→ Data supplied:

══════════

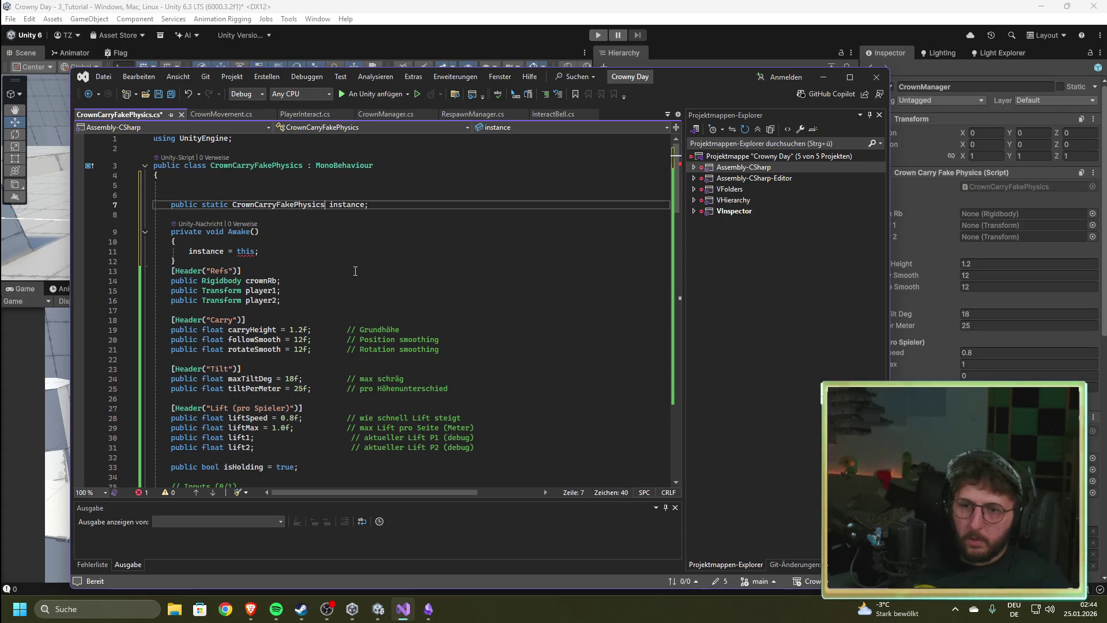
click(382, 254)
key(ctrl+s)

══════════

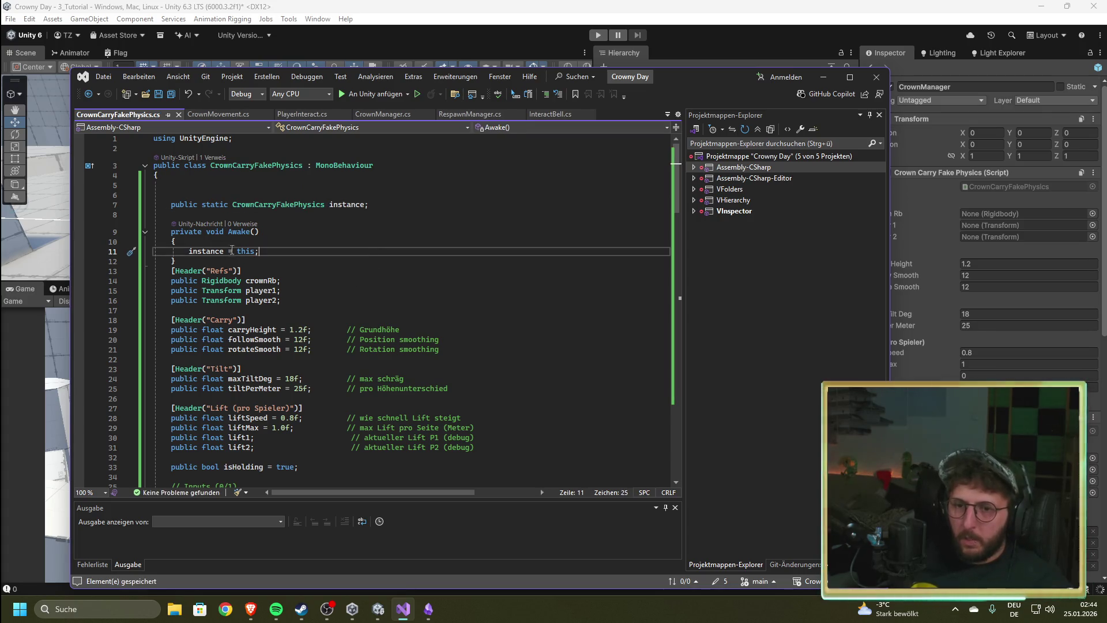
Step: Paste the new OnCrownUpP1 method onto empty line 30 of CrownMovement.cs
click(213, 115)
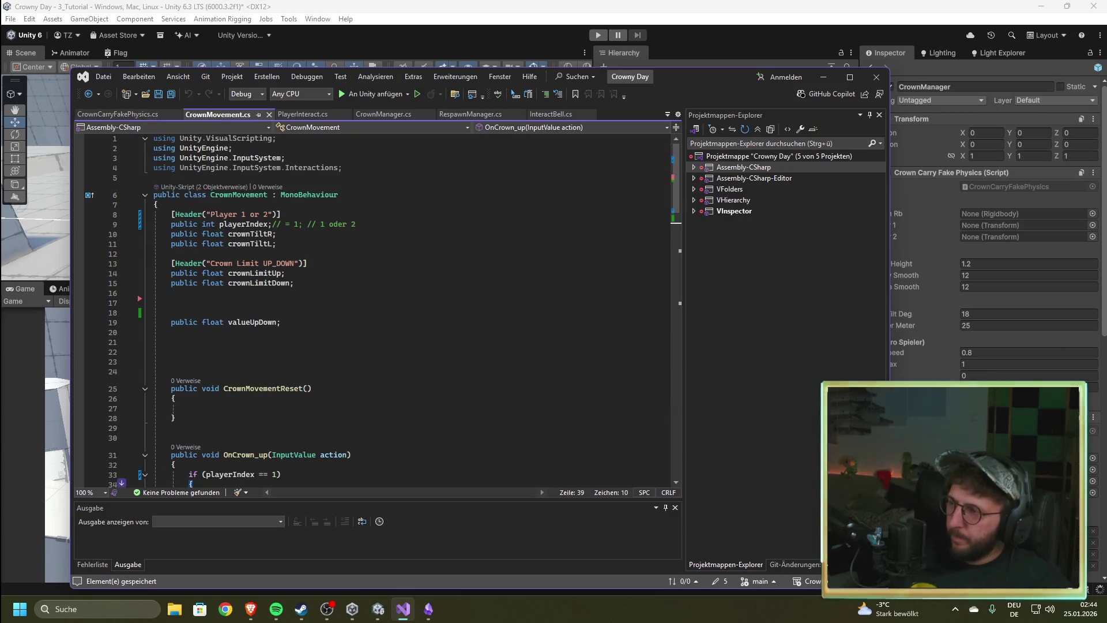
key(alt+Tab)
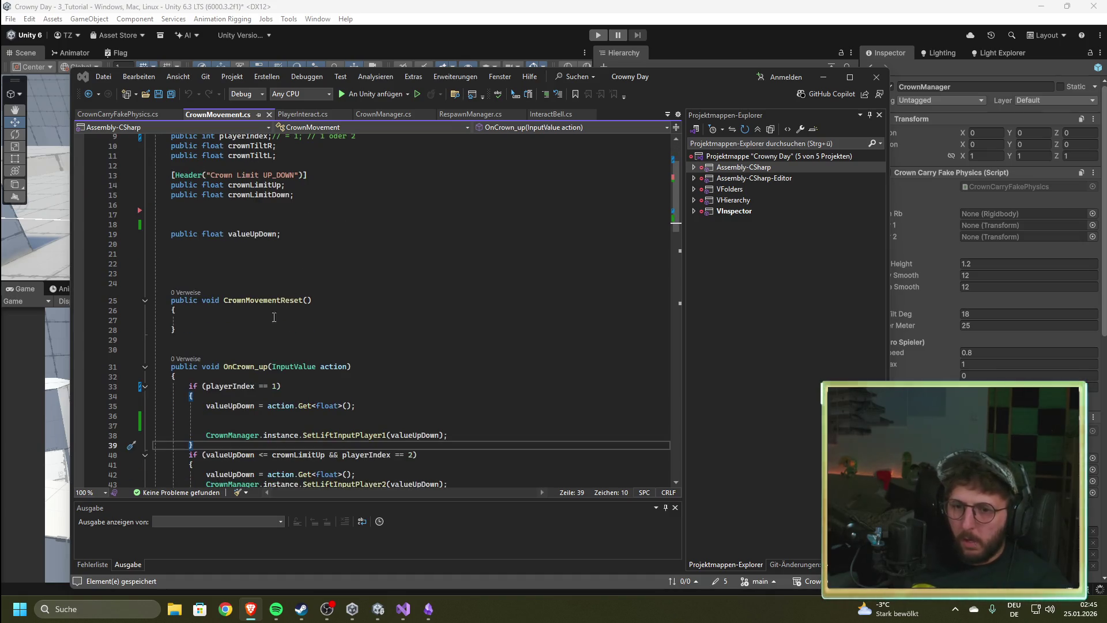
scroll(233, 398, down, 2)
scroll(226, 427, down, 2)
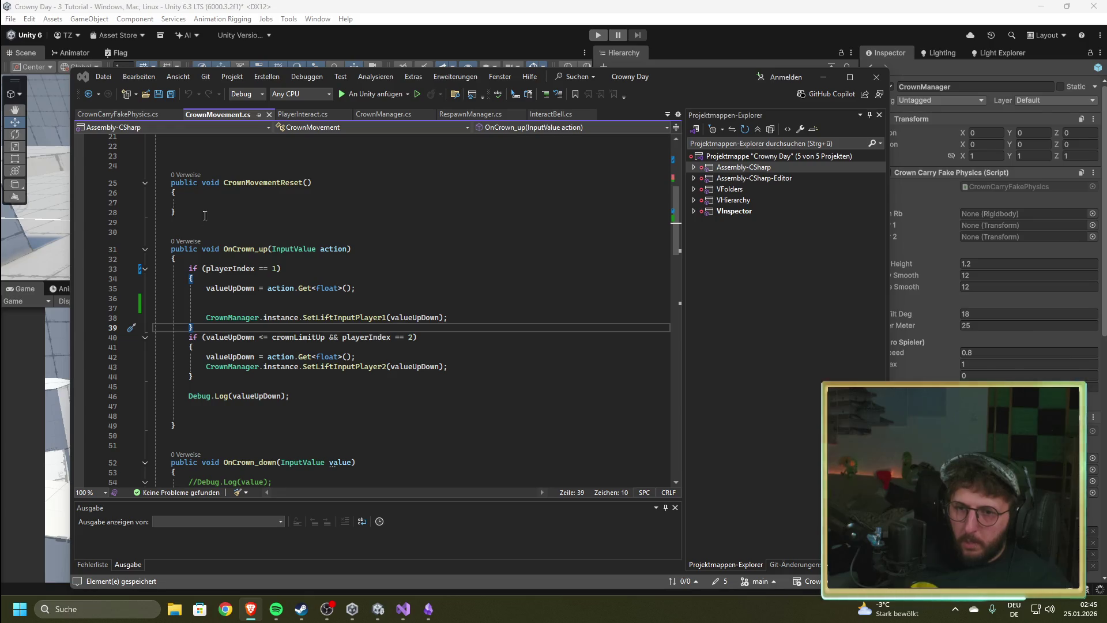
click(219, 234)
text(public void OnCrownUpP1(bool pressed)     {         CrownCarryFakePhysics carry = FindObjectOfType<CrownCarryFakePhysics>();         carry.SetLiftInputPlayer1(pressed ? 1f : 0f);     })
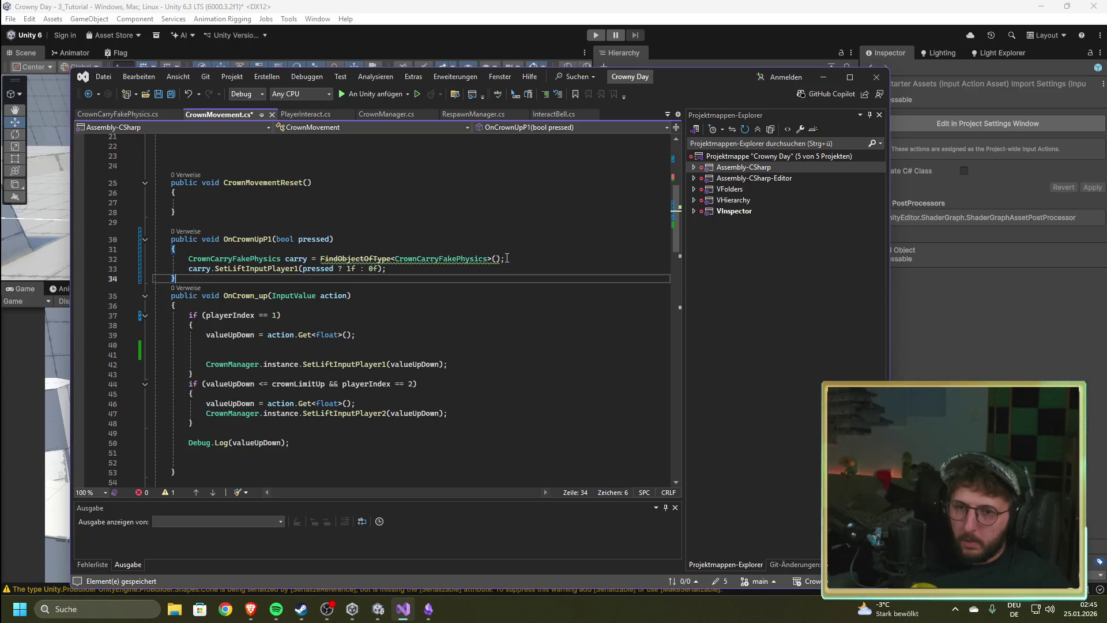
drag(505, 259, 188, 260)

══════════

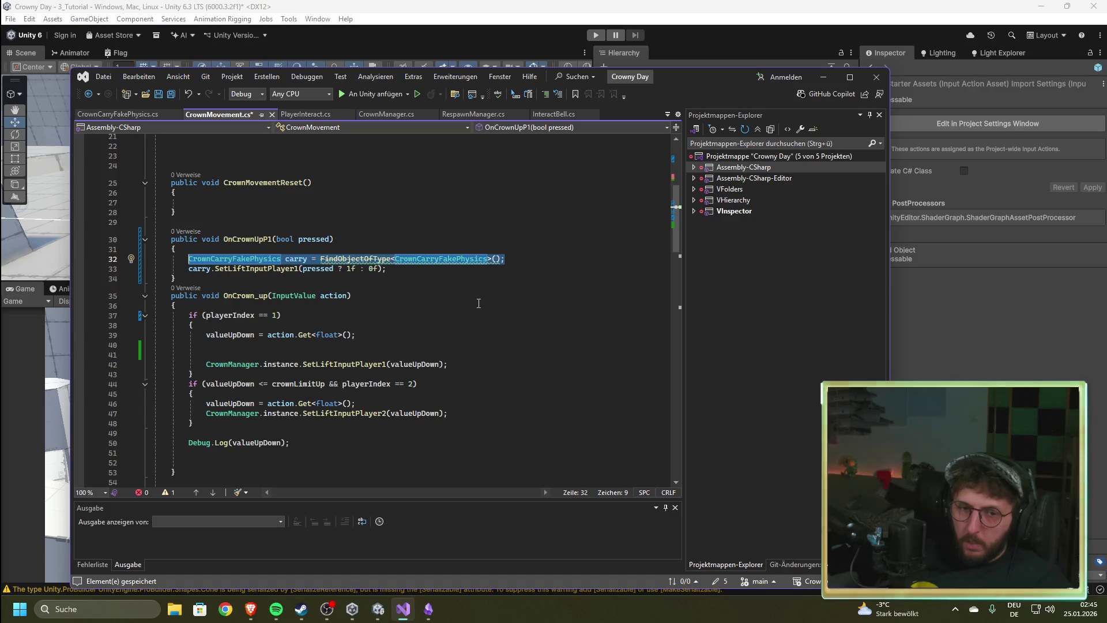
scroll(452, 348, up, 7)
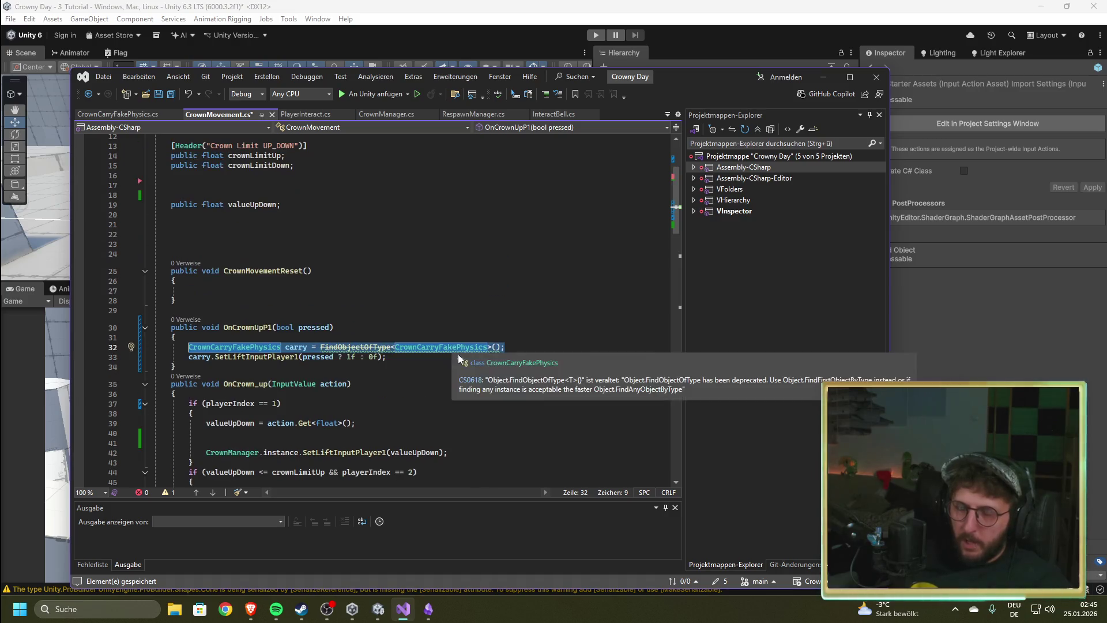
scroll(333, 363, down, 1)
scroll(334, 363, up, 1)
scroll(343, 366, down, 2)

══════════

→ Task requirements: The lines holding the word "click" are the answer. Find them in the entries and copy them.

→ Exercise result:
click(382, 254)
click(213, 115)
click(219, 234)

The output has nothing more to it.